Implications pour le marché
Le changement de politique potentiel a des implications importantes pour le marché. Il devrait faciliter des flux de capitaux institutionnels substantiels sur le marché crypto japonais, fournissant une base de demande plus stable pour les principales cryptomonnaies. Une participation institutionnelle accrue est susceptible d'améliorer l'infrastructure du marché et d'accélérer le développement de produits financiers innovants. En outre, des mesures de protection des consommateurs plus solides sont anticipées, car les bourses crypto et les dépositaires seraient tenus de respecter des normes de sécurité et de transparence plus élevées. Cette clarté réglementaire devrait également favoriser la croissance des produits dérivés crypto réglementés, tels que les contrats à terme, les options et les ETF. Le sentiment général des milieux financiers traditionnels et de la communauté crypto concernant ces développements a été largement optimiste, les considérant comme une étape significative vers l'intégration des actifs numériques dans la finance traditionnelle et le positionnement de l'écosystème Web3 du Japon pour une croissance significative dans la DeFi, les NFT et le GameFi.
Contexte plus large
La considération par le Japon d'autoriser les banques à investir dans les crypto-actifs fait partie d'une tendance mondiale plus large visant à intégrer les actifs numériques dans les systèmes financiers traditionnels.
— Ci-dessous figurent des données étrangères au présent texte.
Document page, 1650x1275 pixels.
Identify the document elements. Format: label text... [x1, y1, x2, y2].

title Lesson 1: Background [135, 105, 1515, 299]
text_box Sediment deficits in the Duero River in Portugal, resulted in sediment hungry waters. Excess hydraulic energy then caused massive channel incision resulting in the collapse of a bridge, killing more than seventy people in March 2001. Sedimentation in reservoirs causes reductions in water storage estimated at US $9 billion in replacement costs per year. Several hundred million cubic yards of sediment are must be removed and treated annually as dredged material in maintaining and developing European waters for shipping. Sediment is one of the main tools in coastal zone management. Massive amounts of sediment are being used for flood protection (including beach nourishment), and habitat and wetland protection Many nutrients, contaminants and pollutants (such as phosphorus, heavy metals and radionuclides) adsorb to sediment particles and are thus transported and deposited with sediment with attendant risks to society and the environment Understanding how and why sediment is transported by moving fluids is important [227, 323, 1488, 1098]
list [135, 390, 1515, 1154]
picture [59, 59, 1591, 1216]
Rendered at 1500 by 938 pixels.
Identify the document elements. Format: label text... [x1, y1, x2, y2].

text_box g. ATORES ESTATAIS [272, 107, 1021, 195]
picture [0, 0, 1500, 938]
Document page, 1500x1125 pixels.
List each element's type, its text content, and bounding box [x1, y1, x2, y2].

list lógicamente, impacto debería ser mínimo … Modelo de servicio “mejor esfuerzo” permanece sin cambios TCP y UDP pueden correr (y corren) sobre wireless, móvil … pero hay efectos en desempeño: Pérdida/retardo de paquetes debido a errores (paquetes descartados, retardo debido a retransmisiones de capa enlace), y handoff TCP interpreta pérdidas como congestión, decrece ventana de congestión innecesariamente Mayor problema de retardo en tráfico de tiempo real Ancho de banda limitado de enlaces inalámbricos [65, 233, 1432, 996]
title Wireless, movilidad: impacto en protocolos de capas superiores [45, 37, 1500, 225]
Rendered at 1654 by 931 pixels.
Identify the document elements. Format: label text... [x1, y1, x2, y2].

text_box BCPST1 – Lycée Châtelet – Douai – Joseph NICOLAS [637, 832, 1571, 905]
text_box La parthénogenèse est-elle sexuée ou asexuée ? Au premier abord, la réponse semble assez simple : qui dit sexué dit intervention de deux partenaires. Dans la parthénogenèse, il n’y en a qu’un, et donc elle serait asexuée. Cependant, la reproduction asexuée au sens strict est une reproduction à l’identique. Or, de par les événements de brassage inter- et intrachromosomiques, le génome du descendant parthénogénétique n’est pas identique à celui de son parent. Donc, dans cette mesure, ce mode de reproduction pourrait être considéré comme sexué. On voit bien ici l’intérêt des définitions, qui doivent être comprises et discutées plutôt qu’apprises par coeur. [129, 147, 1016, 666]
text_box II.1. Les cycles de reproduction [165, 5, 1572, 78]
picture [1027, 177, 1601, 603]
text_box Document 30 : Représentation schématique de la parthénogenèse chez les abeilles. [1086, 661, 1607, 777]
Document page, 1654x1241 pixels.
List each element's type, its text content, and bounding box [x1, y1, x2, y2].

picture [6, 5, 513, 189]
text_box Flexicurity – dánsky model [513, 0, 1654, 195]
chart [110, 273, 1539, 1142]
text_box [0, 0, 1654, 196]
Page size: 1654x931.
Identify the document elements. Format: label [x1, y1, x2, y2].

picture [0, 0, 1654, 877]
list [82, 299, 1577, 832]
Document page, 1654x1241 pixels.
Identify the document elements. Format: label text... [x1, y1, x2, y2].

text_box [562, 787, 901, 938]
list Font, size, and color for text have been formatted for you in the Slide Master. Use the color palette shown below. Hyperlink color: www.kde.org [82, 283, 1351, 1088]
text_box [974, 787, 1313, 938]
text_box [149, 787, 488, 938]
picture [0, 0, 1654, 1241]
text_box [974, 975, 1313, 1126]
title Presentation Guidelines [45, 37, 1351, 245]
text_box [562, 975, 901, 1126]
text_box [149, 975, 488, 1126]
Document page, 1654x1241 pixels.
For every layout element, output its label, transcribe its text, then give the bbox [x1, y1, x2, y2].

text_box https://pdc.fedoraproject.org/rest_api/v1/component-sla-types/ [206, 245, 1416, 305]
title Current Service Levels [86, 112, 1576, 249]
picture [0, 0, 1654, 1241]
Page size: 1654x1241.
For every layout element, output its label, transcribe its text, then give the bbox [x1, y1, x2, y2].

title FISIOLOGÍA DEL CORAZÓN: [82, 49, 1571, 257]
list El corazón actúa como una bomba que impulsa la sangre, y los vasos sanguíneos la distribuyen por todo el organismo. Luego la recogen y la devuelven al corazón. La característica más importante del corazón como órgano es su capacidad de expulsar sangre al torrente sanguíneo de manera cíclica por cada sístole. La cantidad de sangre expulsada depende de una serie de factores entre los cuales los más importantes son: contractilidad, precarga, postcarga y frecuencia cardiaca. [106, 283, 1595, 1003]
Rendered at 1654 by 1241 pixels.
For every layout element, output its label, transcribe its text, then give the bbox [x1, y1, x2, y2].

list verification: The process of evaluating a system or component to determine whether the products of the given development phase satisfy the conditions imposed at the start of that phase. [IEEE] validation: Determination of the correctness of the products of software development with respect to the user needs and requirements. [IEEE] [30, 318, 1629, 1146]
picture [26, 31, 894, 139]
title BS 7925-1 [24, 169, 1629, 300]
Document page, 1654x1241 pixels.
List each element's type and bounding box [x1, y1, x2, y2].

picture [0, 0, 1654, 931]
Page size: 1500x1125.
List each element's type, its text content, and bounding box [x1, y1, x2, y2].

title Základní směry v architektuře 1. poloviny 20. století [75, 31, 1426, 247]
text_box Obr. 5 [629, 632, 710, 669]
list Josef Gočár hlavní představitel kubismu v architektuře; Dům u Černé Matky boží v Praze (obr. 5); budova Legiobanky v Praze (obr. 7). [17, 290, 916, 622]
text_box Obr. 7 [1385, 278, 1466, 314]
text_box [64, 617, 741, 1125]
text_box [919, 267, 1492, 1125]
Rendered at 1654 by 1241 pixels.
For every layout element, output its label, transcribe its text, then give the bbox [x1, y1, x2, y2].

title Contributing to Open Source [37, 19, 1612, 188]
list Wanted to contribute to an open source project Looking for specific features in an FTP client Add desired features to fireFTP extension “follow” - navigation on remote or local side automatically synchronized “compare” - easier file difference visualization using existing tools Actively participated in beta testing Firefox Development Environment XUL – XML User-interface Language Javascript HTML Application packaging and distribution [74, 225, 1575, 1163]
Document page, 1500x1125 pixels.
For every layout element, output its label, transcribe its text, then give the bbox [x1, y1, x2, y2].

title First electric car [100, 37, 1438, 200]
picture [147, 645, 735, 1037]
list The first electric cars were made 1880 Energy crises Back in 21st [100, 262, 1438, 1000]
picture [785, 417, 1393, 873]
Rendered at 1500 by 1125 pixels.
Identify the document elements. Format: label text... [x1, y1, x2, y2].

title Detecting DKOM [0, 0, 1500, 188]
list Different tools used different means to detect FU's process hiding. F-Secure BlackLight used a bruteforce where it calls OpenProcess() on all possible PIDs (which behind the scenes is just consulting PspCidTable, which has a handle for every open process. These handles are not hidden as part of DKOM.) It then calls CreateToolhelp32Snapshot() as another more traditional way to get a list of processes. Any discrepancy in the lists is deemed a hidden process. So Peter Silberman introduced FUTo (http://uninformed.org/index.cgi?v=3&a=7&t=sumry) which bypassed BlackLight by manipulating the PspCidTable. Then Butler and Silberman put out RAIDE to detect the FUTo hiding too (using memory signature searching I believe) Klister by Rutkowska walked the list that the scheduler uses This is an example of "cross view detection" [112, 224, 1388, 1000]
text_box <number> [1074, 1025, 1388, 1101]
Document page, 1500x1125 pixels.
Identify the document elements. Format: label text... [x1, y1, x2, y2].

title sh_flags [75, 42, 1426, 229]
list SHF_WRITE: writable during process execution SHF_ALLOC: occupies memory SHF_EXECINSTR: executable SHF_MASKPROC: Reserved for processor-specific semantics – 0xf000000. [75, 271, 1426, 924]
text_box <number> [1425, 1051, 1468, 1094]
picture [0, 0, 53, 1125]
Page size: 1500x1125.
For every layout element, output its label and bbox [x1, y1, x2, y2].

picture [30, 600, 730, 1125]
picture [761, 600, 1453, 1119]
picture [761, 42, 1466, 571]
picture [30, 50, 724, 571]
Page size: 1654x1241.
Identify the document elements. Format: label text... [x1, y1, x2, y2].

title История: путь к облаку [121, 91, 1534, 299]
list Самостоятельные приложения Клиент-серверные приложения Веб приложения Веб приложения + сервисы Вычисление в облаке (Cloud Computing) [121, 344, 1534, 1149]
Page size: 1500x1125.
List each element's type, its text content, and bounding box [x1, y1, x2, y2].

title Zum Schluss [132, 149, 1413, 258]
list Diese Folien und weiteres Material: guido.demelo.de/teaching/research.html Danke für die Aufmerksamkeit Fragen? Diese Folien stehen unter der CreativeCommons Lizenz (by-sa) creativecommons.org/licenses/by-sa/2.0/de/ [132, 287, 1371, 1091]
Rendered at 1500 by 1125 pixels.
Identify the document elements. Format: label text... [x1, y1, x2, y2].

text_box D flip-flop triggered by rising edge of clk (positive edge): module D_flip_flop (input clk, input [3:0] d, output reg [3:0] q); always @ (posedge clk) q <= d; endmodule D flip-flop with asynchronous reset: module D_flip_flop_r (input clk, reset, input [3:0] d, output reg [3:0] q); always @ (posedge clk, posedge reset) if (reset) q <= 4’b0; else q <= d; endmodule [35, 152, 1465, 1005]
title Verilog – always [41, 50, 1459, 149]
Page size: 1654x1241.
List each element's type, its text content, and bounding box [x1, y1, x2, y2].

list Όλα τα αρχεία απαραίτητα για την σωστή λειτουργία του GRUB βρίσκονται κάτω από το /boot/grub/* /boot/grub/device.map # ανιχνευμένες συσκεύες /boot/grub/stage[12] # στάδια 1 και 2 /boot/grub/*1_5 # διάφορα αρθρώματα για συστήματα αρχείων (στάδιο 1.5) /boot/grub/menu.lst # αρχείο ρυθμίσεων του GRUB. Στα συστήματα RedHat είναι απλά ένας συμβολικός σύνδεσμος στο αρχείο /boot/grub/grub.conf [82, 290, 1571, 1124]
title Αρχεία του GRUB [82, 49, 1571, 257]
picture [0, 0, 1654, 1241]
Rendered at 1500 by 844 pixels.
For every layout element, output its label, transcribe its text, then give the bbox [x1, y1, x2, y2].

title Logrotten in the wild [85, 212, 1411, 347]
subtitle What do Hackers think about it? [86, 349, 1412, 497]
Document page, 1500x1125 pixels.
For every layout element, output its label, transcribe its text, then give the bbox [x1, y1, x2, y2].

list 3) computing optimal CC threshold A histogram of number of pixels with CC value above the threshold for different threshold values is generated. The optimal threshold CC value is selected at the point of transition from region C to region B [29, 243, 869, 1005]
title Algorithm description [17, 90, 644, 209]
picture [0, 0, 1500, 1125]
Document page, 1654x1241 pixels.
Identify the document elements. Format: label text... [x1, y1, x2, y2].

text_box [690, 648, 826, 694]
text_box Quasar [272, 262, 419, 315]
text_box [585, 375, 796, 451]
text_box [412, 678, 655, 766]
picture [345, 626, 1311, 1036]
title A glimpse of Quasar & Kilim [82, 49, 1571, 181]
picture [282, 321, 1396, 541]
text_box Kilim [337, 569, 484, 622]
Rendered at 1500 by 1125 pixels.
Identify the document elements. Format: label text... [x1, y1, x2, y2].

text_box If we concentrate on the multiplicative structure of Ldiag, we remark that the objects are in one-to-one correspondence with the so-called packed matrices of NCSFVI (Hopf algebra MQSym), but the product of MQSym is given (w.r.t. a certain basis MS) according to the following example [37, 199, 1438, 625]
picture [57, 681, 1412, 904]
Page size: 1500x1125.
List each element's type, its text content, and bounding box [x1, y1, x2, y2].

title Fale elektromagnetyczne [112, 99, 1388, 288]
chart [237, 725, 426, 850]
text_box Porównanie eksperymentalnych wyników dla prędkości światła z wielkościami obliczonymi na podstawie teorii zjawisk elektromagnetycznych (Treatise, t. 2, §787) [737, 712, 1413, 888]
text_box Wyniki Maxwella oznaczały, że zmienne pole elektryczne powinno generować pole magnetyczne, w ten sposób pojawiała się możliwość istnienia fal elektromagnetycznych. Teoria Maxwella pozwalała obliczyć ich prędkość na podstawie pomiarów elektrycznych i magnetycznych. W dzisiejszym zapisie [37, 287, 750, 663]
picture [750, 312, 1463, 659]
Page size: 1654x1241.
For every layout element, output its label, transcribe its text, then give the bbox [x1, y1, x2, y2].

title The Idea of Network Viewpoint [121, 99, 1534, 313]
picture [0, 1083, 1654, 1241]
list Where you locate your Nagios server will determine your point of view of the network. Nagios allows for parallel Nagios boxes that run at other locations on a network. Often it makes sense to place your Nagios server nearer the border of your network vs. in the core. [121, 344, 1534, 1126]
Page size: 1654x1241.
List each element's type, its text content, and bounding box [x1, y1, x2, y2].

Cela inclut des développements tels que la levée par la Financial Conduct Authority (FCA) du Royaume-Uni de son interdiction des titres négociés en bourse (cETN) sur crypto-actifs pour les investisseurs de détail et l'approbation par les États-Unis des fonds négociés en bourse (ETF) sur crypto-actifs au comptant. Ces actions de diverses juridictions signalent une reconnaissance mondiale des actifs numériques et un effort pour établir des cadres réglementaires clairs pour s'adapter à leur présence croissante dans la finance mondiale. Le cadre proactif du Japon, y compris la création d'un nouveau Bureau de la Crypto pour aligner la surveillance sur les normes mondiales telles que le MiCA de l'UE, vise à renforcer la confiance du marché et à le positionner de manière compétitive par rapport à d'autres régions comme Hong Kong et le Royaume-Uni.